- Steam version header art
- Developers: Cloak and Dagger Games
- Publisher: Cloak and Dagger Games ;
- Programmer: Shaun Aitcheson
- Writers: Shaun Aitcheson and Laurie Michel-Hutteau
- Engine: Adventure Game Studio
- Platform: Windows
- Release: 11 November 2014
- Genre: Adventure
- Mode: Single-player

= A Date in the Park =

2014 video game

A Date in the Park is a 2014 video game by British independent developer Cloak and Dagger Games. Described by the developer as a "short and mysterious free point and click adventure game", the game is based in Portugal and uses digitized photography of Tapada das Necessidades, a park in Lisbon, for background imagery. The developer stated the game was a side-project and "little experimental game" pending work on a larger project Legend of Hand and was developed over a three-month period. Following positive reception of the game, the developers placed the game on Steam Greenlight, leading to its release on Steam in 2016, and received recognition at the Adventure Game Studio Awards 2014.

== Plot ==

The protagonist, Lou, has recently moved to Lisbon to take up a new job and start a new life. He meets a woman named Catarina at a bar on a night out, and she arranges to meet Lou the following day in the park Tapada das Necessidades. Upon arriving, Lou experiences difficulties and has trouble communicating with the park gardener due to his inability to speak Portuguese. Lou rescues a duckling which has been attacked, carrying it in his pocket, which leaves his clothing stained with the duckling's blood. Wandering through the park, Lou begins to worry he has been stood up by Catarina, until he finds a package precisely where they were to meet. The package contains a note inviting Lou to "play a little game," and has clues directing him to retrieve a hidden music box. Within the music box is a letter directing Lou to finally meet Catarina at the gardener's shed. There, Lou finds another package, which upon opening is revealed to contain the severed head of the gardener. Fleeing from the park, Lou discovers the gardener's headless body. A police officer comes across Lou, bloodied from the duckling, standing over the corpse. The policeman draws his gun and commands Lou, who raises his hands and attempts to comply but is unable to understand or respond in Portuguese. The duckling bites Lou, causing him to suddenly reach for his pocket, which spurs the officer to shoot him. As Lou bleeds out, Catarina silently appears behind the officer and stabs him with a large knife. The duckling follows Catarina as she leaves the scene.

== Gameplay ==

A screenshot of A Date in the Park

A Date in the Park is a point and click adventure game using a two-click interface, with one mouse button used for character interaction and the other for observation. The game also contains an inventory to collect items to solve simple puzzles, such as keys. The player can walk by clicking on the area they would like Lou to travel to. A simple map is also available to assist in navigation to points of interest in the park, of which there are twenty areas. Once a player has visited an area, they can right-click to transition to the next area instantaneously instead of walking to it manually, in order to save time.

== Reception ==

A Date in the Park received lukewarm reception from critics. Positive reviews emphasised the game's effective use of atmosphere and horror. Writing for Rock Paper Shotgun, Konstantinos Dimopoulos stated the game was a "creepy game with a distinct horror vibe, one with some smart and successful ideas and a silly and sick but not quite disturbing plot," evaluating the game as "absolutely worth the hour or so it takes to reach its cool finale." Eurogamer praised the game as a "deliciously creepy (game) with (an) expert ratcheting of unease." Jayisgames noted that although the game "starts off a little slow" with "tranquil moseying around", but found the game to be a "grand telling of a story" and "something that must really be experienced first hand."

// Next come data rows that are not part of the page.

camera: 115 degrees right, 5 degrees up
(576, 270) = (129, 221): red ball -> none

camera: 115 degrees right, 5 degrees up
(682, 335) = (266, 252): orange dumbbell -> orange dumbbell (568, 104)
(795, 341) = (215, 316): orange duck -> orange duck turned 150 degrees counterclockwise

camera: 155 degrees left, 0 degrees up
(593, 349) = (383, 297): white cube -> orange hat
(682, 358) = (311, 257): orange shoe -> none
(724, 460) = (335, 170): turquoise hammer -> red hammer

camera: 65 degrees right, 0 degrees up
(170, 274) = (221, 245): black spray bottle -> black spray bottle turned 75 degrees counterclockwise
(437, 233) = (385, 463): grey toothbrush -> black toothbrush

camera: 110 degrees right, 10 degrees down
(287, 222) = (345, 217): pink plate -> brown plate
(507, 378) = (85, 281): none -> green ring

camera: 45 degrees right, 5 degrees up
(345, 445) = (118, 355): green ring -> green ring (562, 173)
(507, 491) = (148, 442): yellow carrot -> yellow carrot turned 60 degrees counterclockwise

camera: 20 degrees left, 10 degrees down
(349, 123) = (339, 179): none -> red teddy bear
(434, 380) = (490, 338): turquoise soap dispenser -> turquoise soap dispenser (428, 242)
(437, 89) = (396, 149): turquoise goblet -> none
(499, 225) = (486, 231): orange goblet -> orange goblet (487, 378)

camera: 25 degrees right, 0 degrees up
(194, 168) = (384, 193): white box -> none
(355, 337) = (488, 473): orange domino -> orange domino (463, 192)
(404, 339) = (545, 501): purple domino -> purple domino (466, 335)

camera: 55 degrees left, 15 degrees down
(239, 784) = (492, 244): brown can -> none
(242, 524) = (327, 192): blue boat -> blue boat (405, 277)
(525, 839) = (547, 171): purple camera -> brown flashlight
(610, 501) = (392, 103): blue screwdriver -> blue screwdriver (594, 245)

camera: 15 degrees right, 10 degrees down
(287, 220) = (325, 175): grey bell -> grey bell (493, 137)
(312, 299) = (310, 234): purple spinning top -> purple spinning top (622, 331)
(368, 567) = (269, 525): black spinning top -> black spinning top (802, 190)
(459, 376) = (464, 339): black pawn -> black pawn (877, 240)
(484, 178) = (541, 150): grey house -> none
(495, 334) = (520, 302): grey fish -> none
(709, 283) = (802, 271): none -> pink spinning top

Some critics of the game also noted issues with pacing and storytelling. In a less favorable review, Willem Tjerkstra of Adventure Gamers found the game "didn't meet the same high standard as the developer's previous release," Mudlarks, stating the game's ending "leaves many questions unanswered" and that the low resolution and "somewhat pixelated look" of the game "takes away the feeling of immersion."

The game won 'Best Short Game' in the Adventure Game Studio Awards 2014, with the panel stating "the photographic backgrounds and ambient sounds make you feel like you are strolling through the park itself", noting that whilst the game was "a bit repetitive", "the good writing and amazing atmosphere make up for that".